What to do
Each line with the word "http" must appear in the answer, copied from the records.

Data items
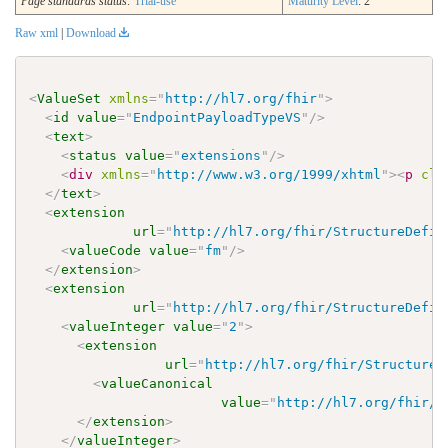
Page standards status:
Trial-use
Maturity Level
: 2
Raw xml
|
Download
<
ValueSet
xmlns
=
"
http://hl7.org/fhir
"
>
<
id
value
=
"
EndpointPayloadTypeVS
"
/>
<
text
>
<
status
value
=
"
extensions
"
/>
<
div
xmlns
=
"
http://www.w3.org/1999/xhtml
"
>
<
p
cla
</
text
>
<
extension
url
=
"
http://hl7.org/fhir/StructureDefin
<
valueCode
value
=
"
fm
"
/>
</
extension
>
<
extension
url
=
"
http://hl7.org/fhir/StructureDefin
<
valueInteger
value
=
"
2
"
>
<
extension
url
=
"
http://hl7.org/fhir/StructureD
<
valueCanonical
value
=
"
http://hl7.org/fhir/u
</
extension
>
</
valueInteger
>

Exercise output
http://hl7.org/fhir
http://www.w3.org/1999/xhtml
http://hl7.org/fhir/StructureDefin
http://hl7.org/fhir/StructureDefin
http://hl7.org/fhir/StructureD
http://hl7.org/fhir/u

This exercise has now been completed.